The dangerous world of Regency London

The Regency of England refers roughly to 1811 to 1820, though the term more broadly includes 1800 to 1830. When George III, stricken with illness, was no longer able to function, his eldest son, the Prince, became Regent in his place. “The Regency took its tone from the larger-than-life figure of the Prince of Wales… The age spawned a bustling underworld of scandal, criminality, gambling and personal notoriety. Embezzlement and fraud flourished then as now. The war against France caused more instability and led to the collapse of law and order.” (Low, Sutton, p. xxv)

Authors of crime stories and mysteries, like me, must enter the dangerous world of this time. Low says that London, England “outperformed the rest of the British Isles in crime and vice.” (Low, p. xi) There was no police force, as such, until the Victorian period, adding to this instability. The growth of the underworld had begun in the 18th century (Georgian period). In London, Henry Fielding became a salaried chief magistrate of Westminster in 1749. He established the Bow Street group, whose men became known as the Bow Street Runners. Henry’s brother Sir John Fielding continued the work, and by the time of the Regency the work of the Runners had expanded considerably.

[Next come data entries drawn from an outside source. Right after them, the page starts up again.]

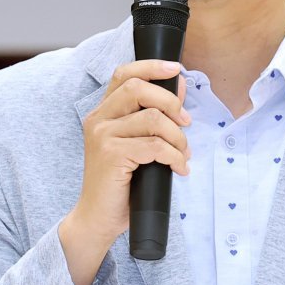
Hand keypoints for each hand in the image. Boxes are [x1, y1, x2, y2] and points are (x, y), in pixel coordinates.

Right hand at [59, 60, 190, 284]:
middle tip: (186, 123)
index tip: (176, 69)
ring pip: (151, 118)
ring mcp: (102, 136)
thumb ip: (154, 117)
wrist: (98, 218)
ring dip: (177, 136)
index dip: (151, 67)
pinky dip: (174, 156)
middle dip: (170, 102)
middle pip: (138, 88)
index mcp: (102, 112)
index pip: (124, 74)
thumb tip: (180, 87)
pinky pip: (154, 146)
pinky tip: (179, 168)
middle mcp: (98, 119)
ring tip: (183, 153)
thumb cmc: (121, 184)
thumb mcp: (138, 145)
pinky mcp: (111, 155)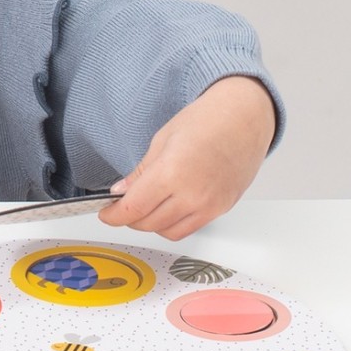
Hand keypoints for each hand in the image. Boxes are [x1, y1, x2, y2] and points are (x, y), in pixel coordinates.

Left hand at [97, 76, 276, 240]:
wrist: (244, 118)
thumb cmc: (206, 120)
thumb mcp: (161, 140)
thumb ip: (140, 172)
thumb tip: (121, 192)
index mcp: (171, 173)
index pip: (133, 209)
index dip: (113, 216)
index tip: (106, 213)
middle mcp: (192, 195)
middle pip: (148, 223)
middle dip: (129, 218)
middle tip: (121, 207)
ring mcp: (209, 205)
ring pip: (169, 231)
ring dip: (151, 224)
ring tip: (145, 207)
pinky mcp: (222, 209)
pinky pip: (190, 228)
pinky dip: (173, 224)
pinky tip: (167, 209)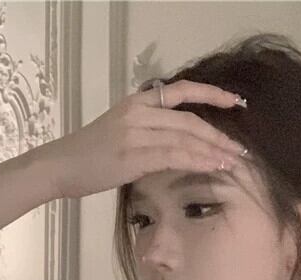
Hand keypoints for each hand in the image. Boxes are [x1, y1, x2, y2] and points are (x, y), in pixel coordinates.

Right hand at [40, 79, 246, 199]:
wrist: (60, 166)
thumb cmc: (89, 155)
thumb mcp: (120, 131)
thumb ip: (148, 131)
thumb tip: (180, 143)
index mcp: (137, 102)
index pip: (182, 91)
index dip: (211, 94)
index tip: (235, 101)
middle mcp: (139, 112)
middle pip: (190, 120)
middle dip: (219, 136)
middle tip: (241, 150)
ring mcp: (136, 133)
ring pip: (185, 138)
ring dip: (213, 152)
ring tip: (233, 163)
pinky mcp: (133, 156)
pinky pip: (174, 156)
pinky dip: (197, 161)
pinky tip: (212, 167)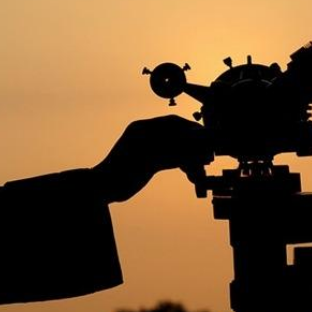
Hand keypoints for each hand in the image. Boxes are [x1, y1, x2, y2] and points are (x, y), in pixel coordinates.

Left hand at [91, 115, 213, 202]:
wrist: (104, 188)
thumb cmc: (121, 170)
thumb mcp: (149, 158)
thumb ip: (173, 150)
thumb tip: (196, 143)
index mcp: (143, 128)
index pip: (173, 123)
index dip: (191, 130)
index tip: (206, 138)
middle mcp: (146, 136)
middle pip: (176, 137)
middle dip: (193, 147)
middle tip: (207, 157)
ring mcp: (148, 149)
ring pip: (174, 150)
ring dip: (188, 159)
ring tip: (200, 170)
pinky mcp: (149, 163)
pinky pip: (169, 160)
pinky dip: (181, 165)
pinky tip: (191, 173)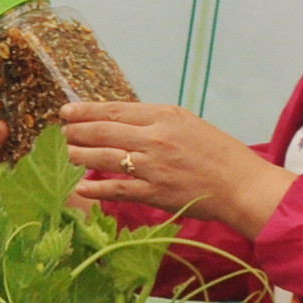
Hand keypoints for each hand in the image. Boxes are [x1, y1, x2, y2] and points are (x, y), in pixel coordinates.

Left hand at [65, 102, 292, 237]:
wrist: (241, 184)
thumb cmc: (218, 153)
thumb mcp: (187, 124)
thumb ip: (155, 122)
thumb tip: (121, 123)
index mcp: (164, 115)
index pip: (115, 110)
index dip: (86, 111)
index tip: (67, 110)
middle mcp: (155, 137)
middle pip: (104, 131)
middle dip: (77, 131)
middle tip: (60, 132)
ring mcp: (153, 166)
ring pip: (105, 158)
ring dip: (81, 156)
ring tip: (67, 154)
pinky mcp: (155, 193)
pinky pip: (117, 189)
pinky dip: (96, 189)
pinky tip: (81, 187)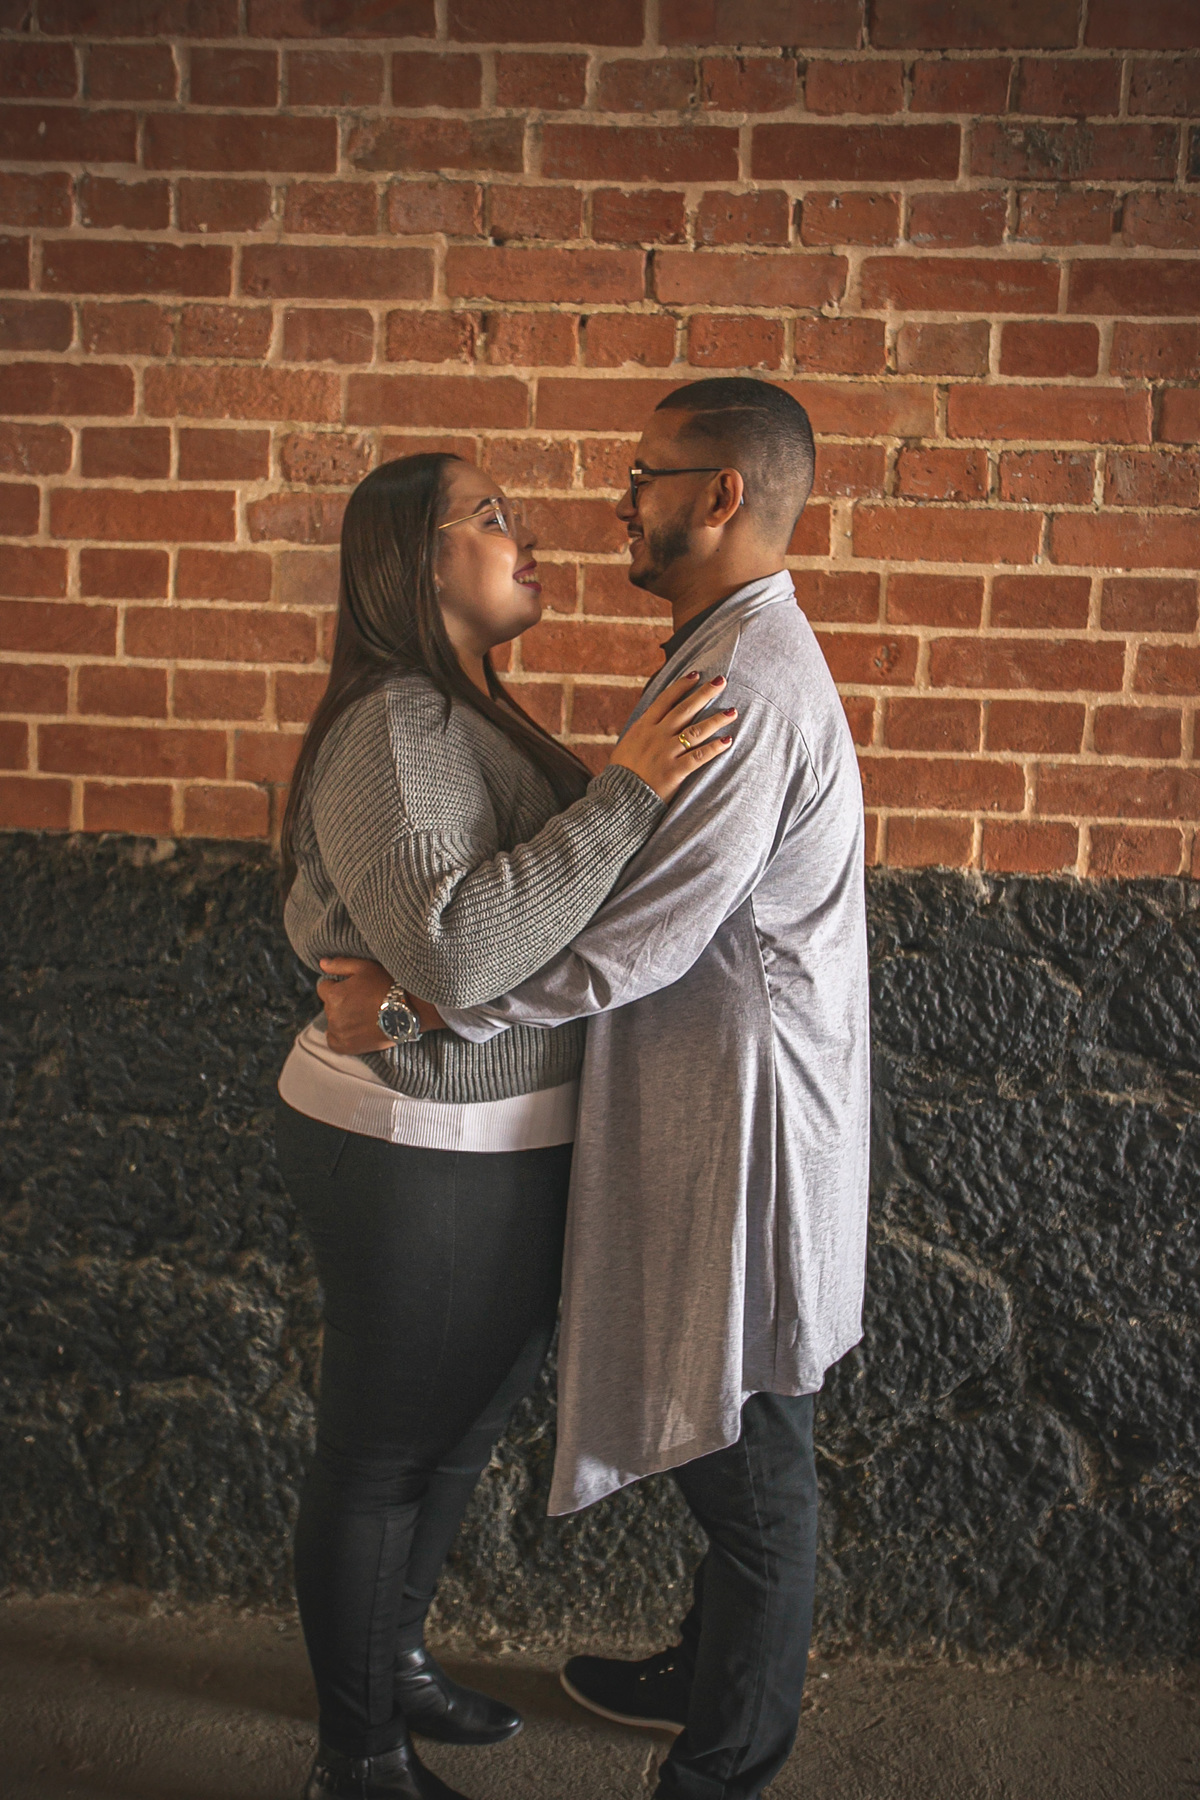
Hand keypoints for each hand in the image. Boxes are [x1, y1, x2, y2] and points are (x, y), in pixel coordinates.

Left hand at [317, 958, 444, 1053]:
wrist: (406, 1011)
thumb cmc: (387, 986)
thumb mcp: (364, 967)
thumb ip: (340, 964)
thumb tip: (321, 964)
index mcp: (334, 994)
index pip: (324, 987)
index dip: (338, 985)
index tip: (353, 987)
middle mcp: (333, 1014)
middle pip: (329, 1005)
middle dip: (341, 1001)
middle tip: (361, 1000)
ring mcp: (339, 1032)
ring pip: (332, 1022)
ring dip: (341, 1018)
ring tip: (362, 1015)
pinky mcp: (347, 1046)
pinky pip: (333, 1041)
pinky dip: (339, 1036)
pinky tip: (353, 1029)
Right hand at [608, 672, 735, 801]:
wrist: (618, 799)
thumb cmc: (622, 774)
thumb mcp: (626, 745)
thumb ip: (642, 732)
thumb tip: (652, 721)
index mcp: (642, 727)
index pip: (665, 700)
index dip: (681, 686)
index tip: (696, 674)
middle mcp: (655, 736)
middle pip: (684, 710)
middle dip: (704, 693)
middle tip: (722, 681)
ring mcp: (665, 753)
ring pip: (695, 731)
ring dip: (716, 720)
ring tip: (732, 711)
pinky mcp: (674, 772)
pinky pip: (698, 757)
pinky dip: (714, 748)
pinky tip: (728, 741)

London embodied a complex world in the Regency. Crime abounded in many forms and areas. From the gambling dens frequented by the wealthy, who also used the services of the deminondaines, or better-class prostitutes, to the prostitutes who frequented the Drury Lane and Covent Garden theater area, the area of ​​murderers and escaped convicts–the crime takes precedence. The dark streets encouraged thieves and pickpockets (gas lighting was installed in some streets of Pall Mall in 1807) to target the public, and well-bred females did not roam at night without the protection of men. Few from the West End traveled to the East End without good reason, and a fully loaded pistol or two.

The thieves came from the East End colonias, or criminal districts like St. Giles and Whitechapel. In these dens of crime the ‘flash houses’ flourished. These were numerous pubs frequented by criminals teaching children to steal, pickpocketing, robbery and worse crimes. Bribery, extortion and blackmail were rampant. While the underworld bosses ruled this part of the city, the brothel owners ruled over the unlucky young women, who found their way to them.

South of the River Thames, home to wild orgies of prostitutes and gin-drinking drunks, it was also home to the ‘Resurrection Men’, who sold corpses to surgeons and were not averse to killing to do so, although they raided graves. it was his ‘forte’. The Thames itself was bent by sailors, called ‘River Men’, who looted warehouses, docks and ships.

All of this crime kept the Bow Street Runners on their toes, as the night watchmen were ineffective. In 1800 the Thames River Police Act was established. In 1805, a Bow Street horse patrol of sixty men rode into Hounslow Heath, a notorious center for highwaymen, who terrorized travellers. Many wanted reforms, but the bills introduced were slow to take effect, so crime remained high until the Victorian period, when a police force was created. You can see what my heroes and heroines had to deal with while fighting crime.